CO alarms should be installed according to the manufacturer’s instructions. CPSC recommends that one CO alarm be installed in the hallway outside the bedrooms in each separate sleeping area of the home. CO alarms may be installed into a plug-in receptacle or high on the wall because CO from any source will be well-mixed with the air in the house. Make sure furniture or draperies cannot cover up the alarm.
What should you do when the CO detector/alarm sounds?
Never ignore an alarming CO detector/alarm. If the detector/alarm sounds: Operate the reset button. Call your emergency services (fire department or 911). Immediately move to fresh air outdoors or by an open door/window.
How should a consumer test a CO detector/alarm to make sure it is working?
Consumers should follow the manufacturer’s instructions. Using a test button, some detectors/alarms test whether the circuitry as well as the sensor which senses CO is working while the test button on other detectors only tests whether the circuitry is working. For those units which test the circuitry is working. For those units which test the circuitry only, some manufacturers sell separate test kits to help the consumer test the CO sensor inside the alarm.
What is the role of the U.S. Consumer Product Safety Commission (CPSC) in preventing CO poisoning?
CPSC worked closely with Underwriters Laboratories (UL) to help develop the safety standard (UL 2034) for CO detectors/alarms. CPSC helps promote carbon monoxide safety awareness to raise awareness of CO hazards and the need for regular maintenance of fuel burning appliances. CPSC recommends that every home have a CO detector/alarm that meets the requirements of the most recent UL standard 2034 or the IAS 6-96 standard in the hallway near every separate sleeping area. CPSC also works with industry to develop voluntary and mandatory standards for fuel burning appliances.
Do some cities require that CO detectors/alarms be installed?
On September 15, 1993 Chicago, Illinois became one of the first cities in the nation to adopt an ordinance requiring, effective October 1, 1994, the installation of CO detectors/alarms in all new single-family homes and in existing single-family residences that have new oil or gas furnaces.
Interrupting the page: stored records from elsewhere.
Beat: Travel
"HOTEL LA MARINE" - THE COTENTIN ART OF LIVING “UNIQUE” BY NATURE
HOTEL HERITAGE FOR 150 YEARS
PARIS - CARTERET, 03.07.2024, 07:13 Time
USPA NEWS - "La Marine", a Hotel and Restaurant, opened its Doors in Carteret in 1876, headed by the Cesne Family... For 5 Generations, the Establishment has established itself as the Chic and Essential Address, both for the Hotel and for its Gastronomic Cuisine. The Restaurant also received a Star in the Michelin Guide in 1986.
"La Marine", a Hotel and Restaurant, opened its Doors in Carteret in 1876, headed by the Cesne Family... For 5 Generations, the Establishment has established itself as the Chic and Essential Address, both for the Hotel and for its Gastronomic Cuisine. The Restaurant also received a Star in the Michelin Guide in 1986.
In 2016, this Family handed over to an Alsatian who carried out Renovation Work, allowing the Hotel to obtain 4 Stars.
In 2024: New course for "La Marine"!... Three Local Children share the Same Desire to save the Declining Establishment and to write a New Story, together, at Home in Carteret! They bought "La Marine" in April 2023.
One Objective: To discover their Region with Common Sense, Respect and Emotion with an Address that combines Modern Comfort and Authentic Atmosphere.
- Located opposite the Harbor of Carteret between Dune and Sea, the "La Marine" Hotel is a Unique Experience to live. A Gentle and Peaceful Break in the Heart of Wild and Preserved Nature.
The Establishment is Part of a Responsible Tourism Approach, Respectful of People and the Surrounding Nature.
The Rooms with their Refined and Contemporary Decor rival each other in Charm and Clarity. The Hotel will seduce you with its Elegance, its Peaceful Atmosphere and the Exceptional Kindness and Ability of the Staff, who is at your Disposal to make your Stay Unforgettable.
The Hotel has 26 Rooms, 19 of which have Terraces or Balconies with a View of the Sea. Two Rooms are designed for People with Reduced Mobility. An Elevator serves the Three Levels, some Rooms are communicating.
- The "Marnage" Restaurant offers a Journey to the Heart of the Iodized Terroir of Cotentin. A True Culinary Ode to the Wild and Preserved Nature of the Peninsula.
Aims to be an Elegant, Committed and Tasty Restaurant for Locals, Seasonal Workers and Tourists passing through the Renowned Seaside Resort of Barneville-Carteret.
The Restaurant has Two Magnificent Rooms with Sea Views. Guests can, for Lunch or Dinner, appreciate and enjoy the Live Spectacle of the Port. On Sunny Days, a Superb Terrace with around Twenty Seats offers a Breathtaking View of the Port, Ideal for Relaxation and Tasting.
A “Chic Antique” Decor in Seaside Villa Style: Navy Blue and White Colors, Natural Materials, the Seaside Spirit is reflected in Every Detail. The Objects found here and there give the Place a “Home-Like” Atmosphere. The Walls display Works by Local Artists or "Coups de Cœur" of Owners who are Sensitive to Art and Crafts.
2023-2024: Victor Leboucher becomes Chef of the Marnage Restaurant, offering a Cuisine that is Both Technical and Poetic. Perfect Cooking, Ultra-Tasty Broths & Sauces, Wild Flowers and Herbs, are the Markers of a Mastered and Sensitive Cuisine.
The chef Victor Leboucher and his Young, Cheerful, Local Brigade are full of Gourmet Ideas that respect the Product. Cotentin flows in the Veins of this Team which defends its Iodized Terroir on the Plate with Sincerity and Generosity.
Several other cities also require CO detectors/alarms in apartment buildings and single-family dwellings.
Should CO detectors/alarms be used in motor homes and other recreational vehicles?
CO detectors/alarms are available for boats and recreational vehicles and should be used. The Recreation Vehicle industry Association requires CO detectors/alarms in motor homes and in towable recreational vehicles that have a generator or are prepped for a generator.